Jane Street will scale back its crypto ambitions globally, stating that "regulatory uncertainty has made it difficult for the firm to operate the business in a way that meets internal standards"
Jump Crypto is pulling back from the US market, but will expand internationally.
Both trading firms were caught up in the Terra failed stablecoin project. They were named among the trading firms questioned by US prosecutors.

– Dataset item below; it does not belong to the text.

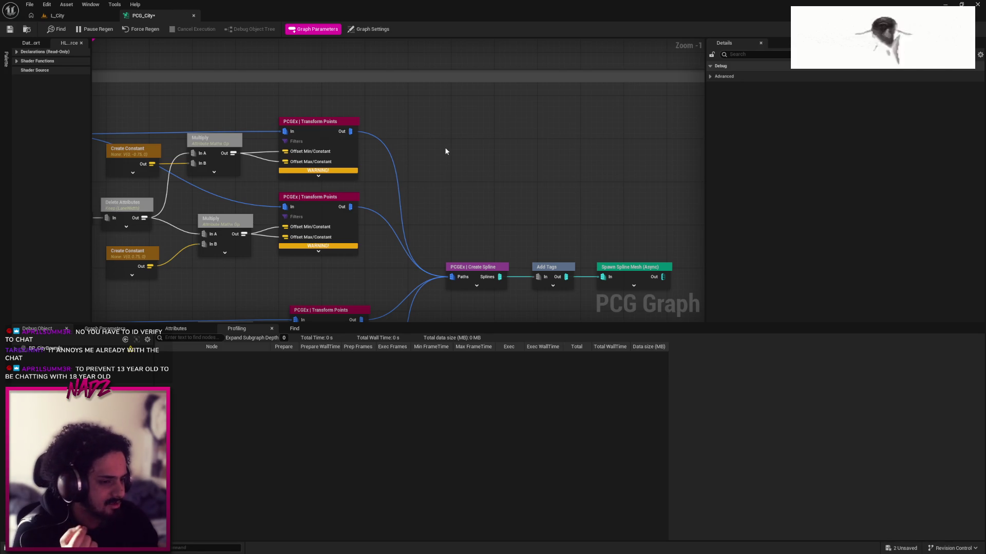
pyautogui.scroll(-3, 445, 150)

Jane Street was also one of the three quant-trading firms cited anonymously by the CFTC in its lawsuit against Binance.
Why it matters: Overnight, the effects can be seen on Binance. Alex from Scimitar Capital wrote a thread explaining the situation.
The drop in liquidity in the 1% range is less noticeable.
The drop in the first few bps of the order book is much more dramatic.
For builders: There's an opportunity to help scale and distribute global crypto liquidity from a predominantly US market to an international-based one.
The approach can combine DeFi primitives and a centralized middle layer, but it's a topic for another time that deserves an entire essay.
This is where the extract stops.